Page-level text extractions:
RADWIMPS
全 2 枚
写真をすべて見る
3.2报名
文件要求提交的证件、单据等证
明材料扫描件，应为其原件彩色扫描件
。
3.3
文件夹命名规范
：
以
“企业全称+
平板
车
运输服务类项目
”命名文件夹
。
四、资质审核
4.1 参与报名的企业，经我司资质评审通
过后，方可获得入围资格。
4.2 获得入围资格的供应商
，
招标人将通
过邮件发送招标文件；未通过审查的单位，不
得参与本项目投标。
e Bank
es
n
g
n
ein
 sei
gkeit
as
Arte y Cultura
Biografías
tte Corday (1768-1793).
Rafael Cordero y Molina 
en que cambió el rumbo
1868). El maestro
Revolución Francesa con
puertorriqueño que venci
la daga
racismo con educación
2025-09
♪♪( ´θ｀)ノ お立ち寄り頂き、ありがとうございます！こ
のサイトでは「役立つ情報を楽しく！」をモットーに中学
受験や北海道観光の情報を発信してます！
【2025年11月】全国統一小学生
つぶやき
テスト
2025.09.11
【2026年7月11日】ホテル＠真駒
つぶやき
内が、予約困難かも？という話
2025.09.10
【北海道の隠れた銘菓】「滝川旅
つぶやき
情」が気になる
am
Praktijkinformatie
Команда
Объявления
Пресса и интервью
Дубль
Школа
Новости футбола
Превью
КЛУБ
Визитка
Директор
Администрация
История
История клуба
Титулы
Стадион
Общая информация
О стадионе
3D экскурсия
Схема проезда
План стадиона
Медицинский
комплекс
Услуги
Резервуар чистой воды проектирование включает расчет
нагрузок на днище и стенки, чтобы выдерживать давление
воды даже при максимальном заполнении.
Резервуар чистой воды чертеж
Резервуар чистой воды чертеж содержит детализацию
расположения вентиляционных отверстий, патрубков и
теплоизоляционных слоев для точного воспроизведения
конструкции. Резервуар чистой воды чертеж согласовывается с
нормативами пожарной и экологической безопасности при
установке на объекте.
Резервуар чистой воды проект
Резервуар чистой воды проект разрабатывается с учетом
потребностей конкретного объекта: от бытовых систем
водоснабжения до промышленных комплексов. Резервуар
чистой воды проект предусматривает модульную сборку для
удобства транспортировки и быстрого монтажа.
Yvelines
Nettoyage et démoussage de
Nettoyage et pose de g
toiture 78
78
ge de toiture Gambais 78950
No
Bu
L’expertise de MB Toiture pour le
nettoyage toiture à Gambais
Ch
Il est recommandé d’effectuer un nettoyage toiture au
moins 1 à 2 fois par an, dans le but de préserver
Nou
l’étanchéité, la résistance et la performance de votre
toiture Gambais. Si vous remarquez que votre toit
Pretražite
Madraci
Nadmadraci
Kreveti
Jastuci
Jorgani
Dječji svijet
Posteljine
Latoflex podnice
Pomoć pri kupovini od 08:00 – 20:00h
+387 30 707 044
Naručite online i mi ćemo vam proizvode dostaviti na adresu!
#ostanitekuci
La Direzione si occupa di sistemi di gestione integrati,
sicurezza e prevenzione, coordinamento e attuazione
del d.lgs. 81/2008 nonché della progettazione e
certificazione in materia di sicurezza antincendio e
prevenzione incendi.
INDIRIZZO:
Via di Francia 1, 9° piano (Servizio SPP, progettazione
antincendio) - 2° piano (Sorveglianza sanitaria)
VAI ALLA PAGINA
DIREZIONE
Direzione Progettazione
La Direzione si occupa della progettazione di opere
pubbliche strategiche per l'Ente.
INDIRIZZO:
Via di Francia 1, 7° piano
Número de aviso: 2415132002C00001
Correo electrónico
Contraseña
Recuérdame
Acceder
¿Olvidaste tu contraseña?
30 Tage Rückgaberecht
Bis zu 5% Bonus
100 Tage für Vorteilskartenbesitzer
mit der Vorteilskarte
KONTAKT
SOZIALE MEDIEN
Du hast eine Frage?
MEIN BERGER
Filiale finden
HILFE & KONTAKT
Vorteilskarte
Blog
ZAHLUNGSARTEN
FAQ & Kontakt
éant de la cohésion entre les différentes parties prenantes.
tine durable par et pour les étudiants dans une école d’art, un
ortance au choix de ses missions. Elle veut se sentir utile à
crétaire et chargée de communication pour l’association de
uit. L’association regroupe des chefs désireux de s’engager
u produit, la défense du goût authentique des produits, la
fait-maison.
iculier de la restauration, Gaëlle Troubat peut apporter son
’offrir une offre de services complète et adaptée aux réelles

### PROBLEM DESCRIPTION
Copy the records. Each line should match exactly.

### ANSWER TO THIS PROBLEM
RADWIMPS
全 2 枚
写真をすべて見る
3.2报名
文件要求提交的证件、单据等证
明材料扫描件，应为其原件彩色扫描件
。
3.3
文件夹命名规范
：
以
“企业全称+
平板
车
运输服务类项目
”命名文件夹
。
四、资质审核
4.1 参与报名的企业，经我司资质评审通
过后，方可获得入围资格。
4.2 获得入围资格的供应商
，
招标人将通
过邮件发送招标文件；未通过审查的单位，不
得参与本项目投标。
e Bank
es
n
g
n
ein
 sei
gkeit
as
Arte y Cultura
Biografías
tte Corday (1768-1793).
Rafael Cordero y Molina 
en que cambió el rumbo
1868). El maestro
Revolución Francesa con
puertorriqueño que venci
la daga
racismo con educación
2025-09
♪♪( ´θ｀)ノ お立ち寄り頂き、ありがとうございます！こ
のサイトでは「役立つ情報を楽しく！」をモットーに中学
受験や北海道観光の情報を発信してます！
【2025年11月】全国統一小学生
つぶやき
テスト
2025.09.11
【2026年7月11日】ホテル＠真駒
つぶやき
内が、予約困難かも？という話
2025.09.10
【北海道の隠れた銘菓】「滝川旅
つぶやき
情」が気になる
am
Praktijkinformatie
Команда
Объявления
Пресса и интервью
Дубль
Школа
Новости футбола
Превью
КЛУБ
Визитка
Директор
Администрация
История
История клуба
Титулы
Стадион
Общая информация
О стадионе
3D экскурсия
Схема проезда
План стадиона
Медицинский
комплекс
Услуги
Резервуар чистой воды проектирование включает расчет
нагрузок на днище и стенки, чтобы выдерживать давление
воды даже при максимальном заполнении.
Резервуар чистой воды чертеж
Резервуар чистой воды чертеж содержит детализацию
расположения вентиляционных отверстий, патрубков и
теплоизоляционных слоев для точного воспроизведения
конструкции. Резервуар чистой воды чертеж согласовывается с
нормативами пожарной и экологической безопасности при
установке на объекте.
Резервуар чистой воды проект
Резервуар чистой воды проект разрабатывается с учетом
потребностей конкретного объекта: от бытовых систем
водоснабжения до промышленных комплексов. Резервуар
чистой воды проект предусматривает модульную сборку для
удобства транспортировки и быстрого монтажа.
Yvelines
Nettoyage et démoussage de
Nettoyage et pose de g
toiture 78
78
ge de toiture Gambais 78950
No
Bu
L’expertise de MB Toiture pour le
nettoyage toiture à Gambais
Ch
Il est recommandé d’effectuer un nettoyage toiture au
moins 1 à 2 fois par an, dans le but de préserver
Nou
l’étanchéité, la résistance et la performance de votre
toiture Gambais. Si vous remarquez que votre toit
Pretražite
Madraci
Nadmadraci
Kreveti
Jastuci
Jorgani
Dječji svijet
Posteljine
Latoflex podnice
Pomoć pri kupovini od 08:00 – 20:00h
+387 30 707 044
Naručite online i mi ćemo vam proizvode dostaviti na adresu!
#ostanitekuci
La Direzione si occupa di sistemi di gestione integrati,
sicurezza e prevenzione, coordinamento e attuazione
del d.lgs. 81/2008 nonché della progettazione e
certificazione in materia di sicurezza antincendio e
prevenzione incendi.
INDIRIZZO:
Via di Francia 1, 9° piano (Servizio SPP, progettazione
antincendio) - 2° piano (Sorveglianza sanitaria)
VAI ALLA PAGINA
DIREZIONE
Direzione Progettazione
La Direzione si occupa della progettazione di opere
pubbliche strategiche per l'Ente.
INDIRIZZO:
Via di Francia 1, 7° piano
Número de aviso: 2415132002C00001
Correo electrónico
Contraseña
Recuérdame
Acceder
¿Olvidaste tu contraseña?
30 Tage Rückgaberecht
Bis zu 5% Bonus
100 Tage für Vorteilskartenbesitzer
mit der Vorteilskarte
KONTAKT
SOZIALE MEDIEN
Du hast eine Frage?
MEIN BERGER
Filiale finden
HILFE & KONTAKT
Vorteilskarte
Blog
ZAHLUNGSARTEN
FAQ & Kontakt
éant de la cohésion entre les différentes parties prenantes.
tine durable par et pour les étudiants dans une école d’art, un
ortance au choix de ses missions. Elle veut se sentir utile à
crétaire et chargée de communication pour l’association de
uit. L’association regroupe des chefs désireux de s’engager
u produit, la défense du goût authentique des produits, la
fait-maison.
iculier de la restauration, Gaëlle Troubat peut apporter son
’offrir une offre de services complète et adaptée aux réelles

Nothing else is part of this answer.